TNI AL baru merekrut taruni Akademi Angkatan Laut (AAL) pada 2013 sehingga jumlah lulusannya masih sedikit. ”Pangkat tertingginya itu pun sekarang baru lettu (letnan satu) sehingga untuk disiapkan menjadi pemimpin butuh waktu yang lama. Masih lama untuk menduduki jabatan-jabatan strategis,” kata Yudo.
Oleh karena itu, TNI AL kini membangun Korps Pelaut yang bisa diikuti anggota Kowal. Kesempatan untuk menjadi prajurit tempur pun terbuka jika memenuhi kompetensi yang disyaratkan. ”Ini akan menjadi evaluasi bagi saya. Saya juga melihat bahwa sangat minim Kowal yang menjadi laksamana. Ke depan mudah-mudahan bisa kita tingkatkan lagi, tentunya melalui uji kompetensi karena tidak mudah untuk itu,” tutur Yudo.

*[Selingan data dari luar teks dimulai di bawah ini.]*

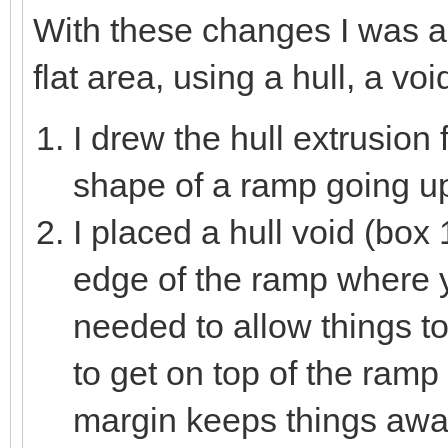
With these changes I was a
flat area, using a hull, a voi
I drew the hull extrusion 
shape of a ramp going up 
I placed a hull void (box 1
edge of the ramp where yo
needed to allow things t
to get on top of the ramp
margin keeps things awa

Laksma Wiwin Dwi Handayani mengakui, budaya partiarki masih kuat di lingkungan militer. Kodrat perempuan seperti hamil, melahirkan, dan menyusui sering dianggap hambatan dalam bertugas. Padahal, semua itu bisa disiasati untuk tetap bekerja secara profesional. ”Itu jadi tergantung bagaimana kita menyikapinya,” ujarnya.
Secara institusi, menurut Wiwin, TNI AL sudah mulai membuka kesempatan bagi anggota Kowal menempati posisi strategis. Mereka pun bisa berperan sesuai dengan keahliannya di tengah tantangan pertahanan dan ketahanan bangsa dalam konteks kekinian. Contohnya, selama ini dia terlibat dalam misi kemanusiaan memberikan pendampingan psikologis pada pasien Covid-19 baik di RSDC Wisma Atlet maupun rumah sakit lapangan yang dibuat TNI.
Sejumlah kebijakan yang berpihak pada prajurit perempuan merupakan harapan terwujudnya kesetaraan di dunia militer. Namun, perjalanan bagi anggota Kowal untuk meraih peran komandonya masih panjang dan penuh tantangan dari berbagai aspek. Ibarat menelusuri lorong panjang yang belum terlihat di mana ujungnya.